(Exercise directions):
From the opening line of the records through the line bearing "toaster: present [958,563,1008,615]", set down every line exactly.

(Data supplied):
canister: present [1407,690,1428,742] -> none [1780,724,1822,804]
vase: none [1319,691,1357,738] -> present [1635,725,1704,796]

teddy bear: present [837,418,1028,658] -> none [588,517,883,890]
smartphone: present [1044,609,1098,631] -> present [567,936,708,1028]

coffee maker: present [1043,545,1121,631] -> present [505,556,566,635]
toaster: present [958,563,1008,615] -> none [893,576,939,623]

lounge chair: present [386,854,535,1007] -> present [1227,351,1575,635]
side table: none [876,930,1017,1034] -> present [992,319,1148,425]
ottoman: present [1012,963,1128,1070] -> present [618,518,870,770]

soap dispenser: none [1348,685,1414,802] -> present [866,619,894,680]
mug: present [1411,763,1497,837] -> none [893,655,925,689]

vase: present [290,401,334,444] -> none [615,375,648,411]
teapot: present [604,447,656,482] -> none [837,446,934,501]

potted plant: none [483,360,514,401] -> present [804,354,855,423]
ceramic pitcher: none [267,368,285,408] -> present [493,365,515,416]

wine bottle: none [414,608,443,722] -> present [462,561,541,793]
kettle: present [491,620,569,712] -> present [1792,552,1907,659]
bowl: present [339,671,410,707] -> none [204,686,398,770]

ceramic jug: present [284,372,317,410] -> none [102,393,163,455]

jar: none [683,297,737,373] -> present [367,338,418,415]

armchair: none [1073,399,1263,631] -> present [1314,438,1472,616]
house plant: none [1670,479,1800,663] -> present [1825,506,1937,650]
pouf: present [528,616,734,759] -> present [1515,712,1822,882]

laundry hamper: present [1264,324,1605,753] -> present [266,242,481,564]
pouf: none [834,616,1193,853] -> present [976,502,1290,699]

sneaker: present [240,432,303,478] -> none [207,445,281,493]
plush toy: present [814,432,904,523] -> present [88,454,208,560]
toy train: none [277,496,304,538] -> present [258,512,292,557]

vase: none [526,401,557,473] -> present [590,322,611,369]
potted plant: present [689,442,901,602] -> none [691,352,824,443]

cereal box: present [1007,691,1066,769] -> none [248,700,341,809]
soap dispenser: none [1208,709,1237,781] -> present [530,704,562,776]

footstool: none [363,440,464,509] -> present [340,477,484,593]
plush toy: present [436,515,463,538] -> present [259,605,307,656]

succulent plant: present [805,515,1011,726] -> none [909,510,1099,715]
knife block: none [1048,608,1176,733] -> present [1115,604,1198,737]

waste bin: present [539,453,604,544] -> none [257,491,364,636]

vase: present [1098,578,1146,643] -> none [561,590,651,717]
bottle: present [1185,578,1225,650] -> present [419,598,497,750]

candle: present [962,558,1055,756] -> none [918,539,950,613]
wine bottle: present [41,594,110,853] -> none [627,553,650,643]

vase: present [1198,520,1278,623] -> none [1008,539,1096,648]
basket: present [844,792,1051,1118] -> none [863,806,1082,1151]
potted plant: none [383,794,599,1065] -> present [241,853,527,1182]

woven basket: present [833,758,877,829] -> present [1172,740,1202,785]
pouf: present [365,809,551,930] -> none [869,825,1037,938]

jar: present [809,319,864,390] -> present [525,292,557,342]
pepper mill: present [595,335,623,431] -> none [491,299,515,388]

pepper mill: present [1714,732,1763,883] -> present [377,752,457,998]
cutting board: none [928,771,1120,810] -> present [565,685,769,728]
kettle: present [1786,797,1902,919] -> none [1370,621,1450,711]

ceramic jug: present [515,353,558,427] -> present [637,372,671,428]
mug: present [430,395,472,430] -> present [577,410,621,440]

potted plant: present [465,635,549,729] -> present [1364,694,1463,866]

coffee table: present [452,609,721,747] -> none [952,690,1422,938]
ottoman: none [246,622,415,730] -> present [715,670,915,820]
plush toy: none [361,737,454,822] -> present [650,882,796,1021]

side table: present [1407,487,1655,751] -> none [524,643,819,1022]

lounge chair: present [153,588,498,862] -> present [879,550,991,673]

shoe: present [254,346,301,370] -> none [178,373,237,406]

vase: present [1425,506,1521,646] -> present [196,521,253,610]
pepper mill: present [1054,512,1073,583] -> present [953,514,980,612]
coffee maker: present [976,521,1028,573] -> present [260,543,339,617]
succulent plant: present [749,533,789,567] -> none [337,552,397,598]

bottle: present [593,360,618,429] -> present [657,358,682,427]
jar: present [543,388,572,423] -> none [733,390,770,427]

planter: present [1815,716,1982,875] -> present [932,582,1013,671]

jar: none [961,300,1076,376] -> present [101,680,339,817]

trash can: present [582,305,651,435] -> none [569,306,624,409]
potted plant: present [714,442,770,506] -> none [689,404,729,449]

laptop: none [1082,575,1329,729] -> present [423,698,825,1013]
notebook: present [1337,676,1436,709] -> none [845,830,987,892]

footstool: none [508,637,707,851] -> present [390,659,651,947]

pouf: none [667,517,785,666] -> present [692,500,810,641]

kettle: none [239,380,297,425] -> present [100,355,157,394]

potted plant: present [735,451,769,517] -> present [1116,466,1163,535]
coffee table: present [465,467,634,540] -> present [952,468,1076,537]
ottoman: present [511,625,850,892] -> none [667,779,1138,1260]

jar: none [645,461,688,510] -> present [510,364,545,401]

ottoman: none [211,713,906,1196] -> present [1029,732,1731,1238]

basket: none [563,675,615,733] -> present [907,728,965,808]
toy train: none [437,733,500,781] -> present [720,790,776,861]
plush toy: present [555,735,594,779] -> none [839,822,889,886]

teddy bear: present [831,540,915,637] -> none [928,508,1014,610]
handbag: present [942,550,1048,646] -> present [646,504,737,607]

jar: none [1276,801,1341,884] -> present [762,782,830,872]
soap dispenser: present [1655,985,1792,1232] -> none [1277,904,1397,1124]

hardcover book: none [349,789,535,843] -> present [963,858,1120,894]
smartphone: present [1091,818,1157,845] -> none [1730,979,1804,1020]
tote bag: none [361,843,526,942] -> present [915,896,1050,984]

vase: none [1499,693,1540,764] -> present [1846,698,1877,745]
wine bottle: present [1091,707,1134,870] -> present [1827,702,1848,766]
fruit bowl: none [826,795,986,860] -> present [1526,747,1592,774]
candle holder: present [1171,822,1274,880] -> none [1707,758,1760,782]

(Response to this task):
canister: present [1407,690,1428,742] -> none [1780,724,1822,804]
vase: none [1319,691,1357,738] -> present [1635,725,1704,796]

teddy bear: present [837,418,1028,658] -> none [588,517,883,890]
smartphone: present [1044,609,1098,631] -> present [567,936,708,1028]

coffee maker: present [1043,545,1121,631] -> present [505,556,566,635]
toaster: present [958,563,1008,615] -> none [893,576,939,623]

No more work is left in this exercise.